Things didn’t quite work out as planned. In the first election of 2008, Choden’s People’s Democratic Party did not win, so instead of becoming a politician, the former civil servant did several years with the United Nations Development Programme , looking at poverty and unemployment – a rich experience, she says, that has added valuable knowledge of social policy to her technical background. In the second election of 2013, her party gained power and she became minister of the Ministry of Works and Human Settlement.

Bhutan, which famously measures gross national happiness in addition to GDP, has some way to go on gender parity in its new government. “I must tell you our first election was better,” says Choden. “The percentage of female politicians was close to 14%. But somehow that dropped last time. It’s now only 8%: six women out of 72 parliamentarians.”

Operating in such an overwhelmingly male environment is not a problem for Choden. “Ever since the time I took a technical education, I was so used to working with male colleagues,” she explains. “During my whole career in the civil service I worked with male colleagues, so I do not find this any different. It only requires you to work hard and show your competency.”

But it is something Choden wants to see change, in both the civil service and politics. “Development in Bhutan is fairly young, so the first batch of students who went out for [civil service] training were mostly men and boys. That was in the 1960s, so now most senior civil servants are men.” That’s beginning to change as girls take a full role through the whole education system. Choden also chairs the national Bhutan Commission for Women and Children, which is setting up programmes to promote women into more leadership roles. “We start in high school with training and we go round the districts and think about the local government elections as well,” she says. “We are working through local government to bring in women who are interested.”

There are still barriers.
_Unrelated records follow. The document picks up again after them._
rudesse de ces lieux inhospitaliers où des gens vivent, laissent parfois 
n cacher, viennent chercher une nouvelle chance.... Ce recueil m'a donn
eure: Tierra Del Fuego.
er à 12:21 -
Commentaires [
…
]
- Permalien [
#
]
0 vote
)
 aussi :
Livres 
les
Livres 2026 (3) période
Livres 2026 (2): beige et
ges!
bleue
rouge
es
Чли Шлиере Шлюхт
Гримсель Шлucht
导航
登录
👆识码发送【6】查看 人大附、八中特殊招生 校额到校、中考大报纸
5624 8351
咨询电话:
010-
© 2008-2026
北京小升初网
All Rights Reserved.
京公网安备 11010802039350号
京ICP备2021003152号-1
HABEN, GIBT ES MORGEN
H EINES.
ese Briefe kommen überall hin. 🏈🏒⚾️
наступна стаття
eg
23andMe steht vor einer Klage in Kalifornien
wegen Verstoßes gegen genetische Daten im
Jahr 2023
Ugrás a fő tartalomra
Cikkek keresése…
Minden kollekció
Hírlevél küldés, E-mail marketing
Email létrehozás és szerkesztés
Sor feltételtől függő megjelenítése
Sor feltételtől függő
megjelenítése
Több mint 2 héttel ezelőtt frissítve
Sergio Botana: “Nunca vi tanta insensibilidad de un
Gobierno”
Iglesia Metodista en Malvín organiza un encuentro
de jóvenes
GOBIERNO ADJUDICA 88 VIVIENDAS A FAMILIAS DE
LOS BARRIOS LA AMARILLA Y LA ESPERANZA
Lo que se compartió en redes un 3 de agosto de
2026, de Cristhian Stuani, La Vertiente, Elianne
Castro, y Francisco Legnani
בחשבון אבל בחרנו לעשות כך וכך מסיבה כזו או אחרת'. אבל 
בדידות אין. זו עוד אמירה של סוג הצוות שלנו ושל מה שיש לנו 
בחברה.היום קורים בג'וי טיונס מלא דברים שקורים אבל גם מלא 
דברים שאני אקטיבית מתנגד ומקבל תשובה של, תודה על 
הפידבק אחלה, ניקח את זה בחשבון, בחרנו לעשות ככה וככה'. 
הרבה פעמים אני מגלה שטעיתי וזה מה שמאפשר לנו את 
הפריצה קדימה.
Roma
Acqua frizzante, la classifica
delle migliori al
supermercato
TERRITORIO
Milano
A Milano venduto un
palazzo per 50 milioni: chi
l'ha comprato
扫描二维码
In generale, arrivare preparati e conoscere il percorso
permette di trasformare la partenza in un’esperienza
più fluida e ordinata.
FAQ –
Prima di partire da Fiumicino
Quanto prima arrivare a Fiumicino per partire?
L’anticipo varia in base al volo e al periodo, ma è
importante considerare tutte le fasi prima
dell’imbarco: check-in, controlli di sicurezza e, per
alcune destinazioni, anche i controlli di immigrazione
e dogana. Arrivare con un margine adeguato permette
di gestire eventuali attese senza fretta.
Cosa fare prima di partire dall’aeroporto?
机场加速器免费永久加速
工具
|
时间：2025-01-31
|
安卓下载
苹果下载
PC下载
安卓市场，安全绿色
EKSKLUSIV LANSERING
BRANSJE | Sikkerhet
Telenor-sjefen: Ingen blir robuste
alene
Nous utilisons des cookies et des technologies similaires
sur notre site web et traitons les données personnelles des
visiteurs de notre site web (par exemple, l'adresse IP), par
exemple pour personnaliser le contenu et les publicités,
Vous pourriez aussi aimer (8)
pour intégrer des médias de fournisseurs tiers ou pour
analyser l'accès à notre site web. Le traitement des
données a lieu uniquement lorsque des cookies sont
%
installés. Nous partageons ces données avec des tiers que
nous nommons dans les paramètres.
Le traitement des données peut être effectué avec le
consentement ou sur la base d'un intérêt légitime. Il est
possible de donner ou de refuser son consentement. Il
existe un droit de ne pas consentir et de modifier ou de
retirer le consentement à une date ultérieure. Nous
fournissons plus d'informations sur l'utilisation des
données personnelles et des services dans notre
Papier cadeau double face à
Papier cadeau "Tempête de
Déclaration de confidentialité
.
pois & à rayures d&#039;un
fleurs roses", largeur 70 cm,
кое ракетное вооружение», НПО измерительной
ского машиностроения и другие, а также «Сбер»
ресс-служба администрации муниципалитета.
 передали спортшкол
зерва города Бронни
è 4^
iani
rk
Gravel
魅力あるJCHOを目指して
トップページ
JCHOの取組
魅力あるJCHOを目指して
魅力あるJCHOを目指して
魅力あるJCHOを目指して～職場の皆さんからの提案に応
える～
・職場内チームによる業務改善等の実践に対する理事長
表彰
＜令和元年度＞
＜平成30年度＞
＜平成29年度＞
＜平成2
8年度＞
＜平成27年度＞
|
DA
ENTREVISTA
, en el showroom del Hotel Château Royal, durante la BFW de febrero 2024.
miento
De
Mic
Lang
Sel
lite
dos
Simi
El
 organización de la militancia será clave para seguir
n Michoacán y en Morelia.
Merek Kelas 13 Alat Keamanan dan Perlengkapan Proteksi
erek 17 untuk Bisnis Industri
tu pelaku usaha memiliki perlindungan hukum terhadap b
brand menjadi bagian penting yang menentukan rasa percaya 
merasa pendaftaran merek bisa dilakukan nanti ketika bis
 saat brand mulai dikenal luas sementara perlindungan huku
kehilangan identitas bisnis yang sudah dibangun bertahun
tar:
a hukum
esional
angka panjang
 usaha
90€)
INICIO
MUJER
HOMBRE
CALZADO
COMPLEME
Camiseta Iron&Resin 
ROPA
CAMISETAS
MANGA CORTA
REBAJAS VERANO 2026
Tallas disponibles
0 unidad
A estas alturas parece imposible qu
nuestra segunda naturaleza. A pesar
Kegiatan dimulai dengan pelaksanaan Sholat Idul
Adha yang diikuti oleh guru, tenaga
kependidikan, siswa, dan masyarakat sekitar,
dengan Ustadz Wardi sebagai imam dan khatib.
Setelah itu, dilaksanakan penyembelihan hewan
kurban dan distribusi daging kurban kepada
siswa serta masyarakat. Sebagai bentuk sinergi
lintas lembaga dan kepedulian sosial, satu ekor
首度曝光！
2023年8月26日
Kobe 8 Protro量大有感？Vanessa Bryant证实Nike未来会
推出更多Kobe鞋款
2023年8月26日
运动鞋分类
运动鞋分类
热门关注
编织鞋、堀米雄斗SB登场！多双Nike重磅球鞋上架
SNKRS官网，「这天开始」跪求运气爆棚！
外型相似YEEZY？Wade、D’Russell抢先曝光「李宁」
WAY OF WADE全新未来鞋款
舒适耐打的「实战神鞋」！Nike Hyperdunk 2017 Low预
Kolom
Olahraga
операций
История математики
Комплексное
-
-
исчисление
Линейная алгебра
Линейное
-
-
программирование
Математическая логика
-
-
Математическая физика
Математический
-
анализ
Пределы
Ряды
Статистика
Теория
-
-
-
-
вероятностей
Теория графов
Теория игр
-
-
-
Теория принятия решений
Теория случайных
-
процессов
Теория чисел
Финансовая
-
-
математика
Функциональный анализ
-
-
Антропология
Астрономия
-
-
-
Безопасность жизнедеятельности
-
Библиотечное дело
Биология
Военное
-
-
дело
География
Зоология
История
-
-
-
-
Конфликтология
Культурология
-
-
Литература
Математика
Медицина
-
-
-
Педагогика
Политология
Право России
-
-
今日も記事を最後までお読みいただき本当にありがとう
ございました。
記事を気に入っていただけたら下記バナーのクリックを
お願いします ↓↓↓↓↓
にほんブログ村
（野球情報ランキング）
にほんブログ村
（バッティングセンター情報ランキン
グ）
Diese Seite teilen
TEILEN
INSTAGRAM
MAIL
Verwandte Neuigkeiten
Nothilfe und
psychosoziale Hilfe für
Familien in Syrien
Choden says women and girls in Bhutan are respected and don’t face direct discrimination, but that women still need to develop greater capacity and confidence to take part in public life. “The whole development approach is based on gross national happiness, which is still very strong and a principle that guides us,” says Choden. It is notoriously hard to measure national happiness.

The Bhutan government looks at indicators like the vibrancy of communities, spiritual wellbeing, the conservation of nature and the value of tradition and culture – and women have a part of play in all those areas, she points out. “We want to build that capacity, so women can feel they should take part and not just on women’s issues. It’s a holistic approach.”